Le quote, arrivando alla sede sociale, danno luogo ad un lavoro colossale e mirabile. La necessità di tener conto di circa 300 mila incassi mensili ha imposto ai dirigenti lo studio e l’applicazione di sistemi rapidi ed economici di registrazione, la cui pittura si legge con diletto nelle pagine della Commissione d’inchiesta e le cui colossali difficoltà possono essere trascurate solo da chi non abbia mai tentato di far nulla. Il gran libro dei soci, in cui, su schede distinte, viene tenuta a giorno la posizione individuale di ogni socio, deve essere un piccolo capolavoro di organizzazione tecnica e contabile. L’ufficio di statistica, che segue le vicende demografiche ed economiche dei soci, ha apprestato i materiali su cui potrà essere basata la trasformazione razionale della Società secondo le norme insegnate dalla moderna scienza attuariale. Difetti particolari ancora sussistono e la Commissione li segnala; ma sono piccole mende in confronto ai grandi progressi compiuti.
Il frutto ultimo dell’ordinamento amministrativo e contabile presente della Cassa è questo: che del capitale inamovibile delle lire pagate dai soci per la formazione della pensione, andarono perdute, per infedeltà di agenti e di impiegati e per ogni altra causa, appena lire 34.197,28 nei 17 anni di vita sociale. È una somma minima in confronto alla piccolezza dei contributi singoli ed all’enormità delle somme maneggiate. La Cassa ha chiamato il vuoto, prelevando la corrispondente somma dal capitale disponibile per spese di amministrazione; cosicché la Commissione d’inchiesta può dichiarare, ripetutamente nel corso dei suoi studi e più solennemente in fine, di essere “lieta di poter dare piena assicurazione che il capitale è integro e che è impiegato regolarmente, a norma di legge».
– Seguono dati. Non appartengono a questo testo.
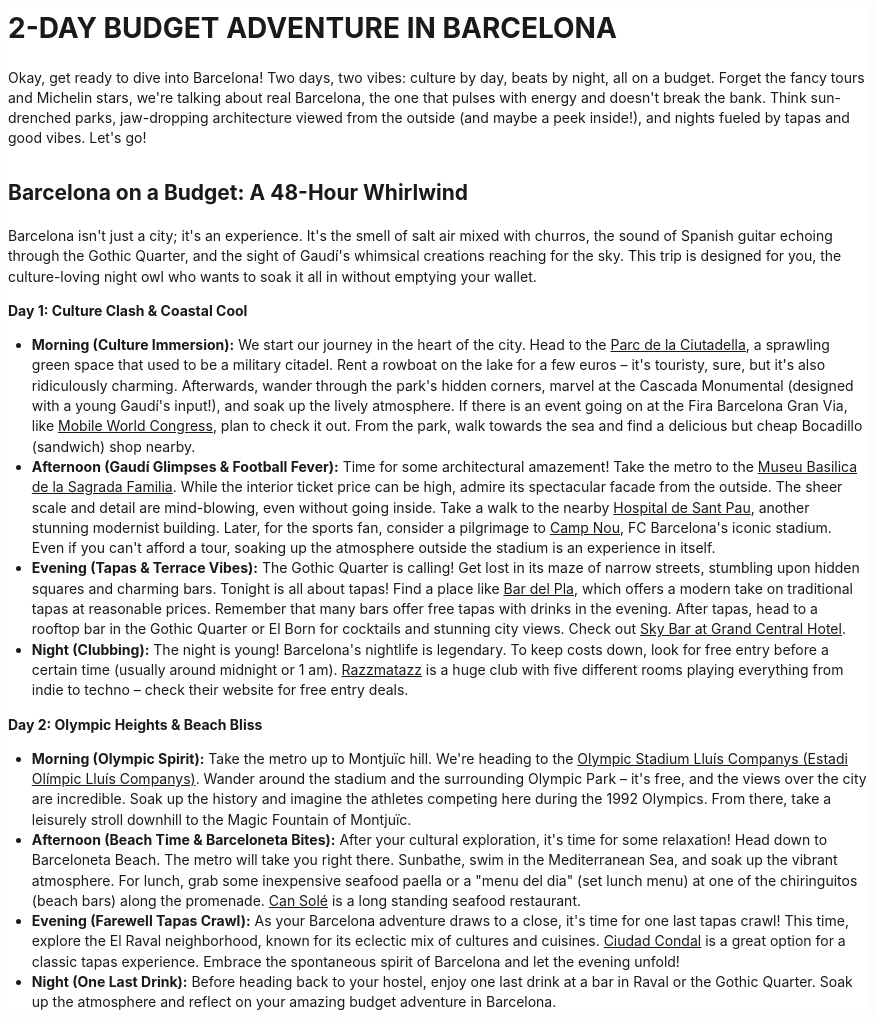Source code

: # 2-DAY BUDGET ADVENTURE IN BARCELONA

Okay, get ready to dive into Barcelona! Two days, two vibes: culture by day, beats by night, all on a budget. Forget the fancy tours and Michelin stars, we're talking about real Barcelona, the one that pulses with energy and doesn't break the bank. Think sun-drenched parks, jaw-dropping architecture viewed from the outside (and maybe a peek inside!), and nights fueled by tapas and good vibes. Let's go!

## Barcelona on a Budget: A 48-Hour Whirlwind

Barcelona isn't just a city; it's an experience. It's the smell of salt air mixed with churros, the sound of Spanish guitar echoing through the Gothic Quarter, and the sight of Gaudí's whimsical creations reaching for the sky. This trip is designed for you, the culture-loving night owl who wants to soak it all in without emptying your wallet.

**Day 1: Culture Clash & Coastal Cool**

*   **Morning (Culture Immersion):** We start our journey in the heart of the city. Head to the [Parc de la Ciutadella](https://www.google.com/search?q=Parc+de+la+Ciutadella+Barcelona), a sprawling green space that used to be a military citadel. Rent a rowboat on the lake for a few euros – it's touristy, sure, but it's also ridiculously charming. Afterwards, wander through the park's hidden corners, marvel at the Cascada Monumental (designed with a young Gaudí's input!), and soak up the lively atmosphere. If there is an event going on at the Fira Barcelona Gran Via, like [Mobile World Congress](https://www.mwcbarcelona.com/), plan to check it out. From the park, walk towards the sea and find a delicious but cheap Bocadillo (sandwich) shop nearby.
*   **Afternoon (Gaudí Glimpses & Football Fever):** Time for some architectural amazement! Take the metro to the [Museu Basilica de la Sagrada Familia](https://www.sagradafamilia.org/en/). While the interior ticket price can be high, admire its spectacular facade from the outside. The sheer scale and detail are mind-blowing, even without going inside. Take a walk to the nearby [Hospital de Sant Pau](https://www.santpaubarcelona.org/en), another stunning modernist building. Later, for the sports fan, consider a pilgrimage to [Camp Nou](https://www.fcbarcelona.com/en/camp-nou), FC Barcelona's iconic stadium. Even if you can't afford a tour, soaking up the atmosphere outside the stadium is an experience in itself.
*   **Evening (Tapas & Terrace Vibes):** The Gothic Quarter is calling! Get lost in its maze of narrow streets, stumbling upon hidden squares and charming bars. Tonight is all about tapas! Find a place like [Bar del Pla](https://www.bardelpla.cat/en/), which offers a modern take on traditional tapas at reasonable prices. Remember that many bars offer free tapas with drinks in the evening. After tapas, head to a rooftop bar in the Gothic Quarter or El Born for cocktails and stunning city views. Check out [Sky Bar at Grand Central Hotel](https://www.grandhotelcentral.com/en/sky-bar-barcelona/).
*   **Night (Clubbing):** The night is young! Barcelona's nightlife is legendary. To keep costs down, look for free entry before a certain time (usually around midnight or 1 am). [Razzmatazz](https://www.salarazzmatazz.com/) is a huge club with five different rooms playing everything from indie to techno – check their website for free entry deals.

**Day 2: Olympic Heights & Beach Bliss**

*   **Morning (Olympic Spirit):** Take the metro up to Montjuïc hill. We're heading to the [Olympic Stadium Lluís Companys (Estadi Olímpic Lluís Companys)](https://olympics.com/en/paris-2024/venues/estadi-olimpic-lluis-companys). Wander around the stadium and the surrounding Olympic Park – it's free, and the views over the city are incredible. Soak up the history and imagine the athletes competing here during the 1992 Olympics. From there, take a leisurely stroll downhill to the Magic Fountain of Montjuïc.
*   **Afternoon (Beach Time & Barceloneta Bites):** After your cultural exploration, it's time for some relaxation! Head down to Barceloneta Beach. The metro will take you right there. Sunbathe, swim in the Mediterranean Sea, and soak up the vibrant atmosphere. For lunch, grab some inexpensive seafood paella or a "menu del dia" (set lunch menu) at one of the chiringuitos (beach bars) along the promenade. [Can Solé](https://www.cansole.com/en/) is a long standing seafood restaurant.
*   **Evening (Farewell Tapas Crawl):** As your Barcelona adventure draws to a close, it's time for one last tapas crawl! This time, explore the El Raval neighborhood, known for its eclectic mix of cultures and cuisines. [Ciudad Condal](https://www.ciudadcondal.es/) is a great option for a classic tapas experience. Embrace the spontaneous spirit of Barcelona and let the evening unfold!
*   **Night (One Last Drink):** Before heading back to your hostel, enjoy one last drink at a bar in Raval or the Gothic Quarter. Soak up the atmosphere and reflect on your amazing budget adventure in Barcelona.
Al 31 maggio 1910 questo capitale, appartenente a 371.287 soci con quote 662.577, ammontava a lire 49.978.749,99; ed era la somma delle quote versate dai soci insieme col cumulo dei frutti al tasso di rendimento composto del 7% all’anno.
Poiché questo è lo sforzo più colossale che in Italia sia mai stato fatto dalla libera previdenza, poiché il risultato di questo sforzo, malgrado errori gravi di uomini e gravissimi errori di principio, è oggi intatto, nuovamente si impone la domanda che in un precedente articolo avevo fatto: dobbiamo noi lasciar disperdere i risultati di un’opera durata 17 anni?